***** Data for this task *****

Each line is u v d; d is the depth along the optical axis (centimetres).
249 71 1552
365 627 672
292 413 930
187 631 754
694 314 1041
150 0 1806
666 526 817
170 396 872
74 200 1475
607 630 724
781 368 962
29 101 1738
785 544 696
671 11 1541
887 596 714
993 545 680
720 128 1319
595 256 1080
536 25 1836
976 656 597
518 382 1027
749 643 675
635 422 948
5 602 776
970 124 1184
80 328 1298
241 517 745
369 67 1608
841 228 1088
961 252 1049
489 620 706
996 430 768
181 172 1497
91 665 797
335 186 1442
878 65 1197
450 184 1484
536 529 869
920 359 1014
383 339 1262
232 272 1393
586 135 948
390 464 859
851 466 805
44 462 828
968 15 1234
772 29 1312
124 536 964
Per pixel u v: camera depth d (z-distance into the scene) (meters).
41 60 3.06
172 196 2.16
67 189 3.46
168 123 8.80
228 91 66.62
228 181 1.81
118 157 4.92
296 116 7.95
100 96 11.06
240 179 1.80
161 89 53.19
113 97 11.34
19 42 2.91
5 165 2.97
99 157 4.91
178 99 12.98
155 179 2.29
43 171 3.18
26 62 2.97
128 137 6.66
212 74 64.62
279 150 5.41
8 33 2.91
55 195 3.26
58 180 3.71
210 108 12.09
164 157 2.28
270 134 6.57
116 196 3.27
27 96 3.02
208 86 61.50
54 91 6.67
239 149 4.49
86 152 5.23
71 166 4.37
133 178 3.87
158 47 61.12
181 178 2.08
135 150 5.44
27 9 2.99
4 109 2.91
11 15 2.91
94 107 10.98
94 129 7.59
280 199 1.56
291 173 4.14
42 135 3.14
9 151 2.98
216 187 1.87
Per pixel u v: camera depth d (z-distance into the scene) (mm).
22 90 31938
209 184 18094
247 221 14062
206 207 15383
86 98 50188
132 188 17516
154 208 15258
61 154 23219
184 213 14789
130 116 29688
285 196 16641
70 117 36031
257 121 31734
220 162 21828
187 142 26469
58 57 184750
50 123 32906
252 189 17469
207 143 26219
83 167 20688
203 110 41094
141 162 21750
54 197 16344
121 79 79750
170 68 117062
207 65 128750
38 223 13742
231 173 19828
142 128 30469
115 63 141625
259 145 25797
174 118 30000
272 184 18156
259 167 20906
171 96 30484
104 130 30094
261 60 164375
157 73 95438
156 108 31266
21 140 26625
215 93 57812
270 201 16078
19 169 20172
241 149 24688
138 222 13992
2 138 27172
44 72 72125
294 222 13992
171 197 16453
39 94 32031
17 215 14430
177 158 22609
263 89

*****

▶ _The problem_:
Copy exactly. Start at the line containing "104 130 30094" and continue through the last line of the records.

▶ _Task answer_:
104 130 30094
261 60 164375
157 73 95438
156 108 31266
21 140 26625
215 93 57812
270 201 16078
19 169 20172
241 149 24688
138 222 13992
2 138 27172
44 72 72125
294 222 13992
171 197 16453
39 94 32031
17 215 14430
177 158 22609
263 89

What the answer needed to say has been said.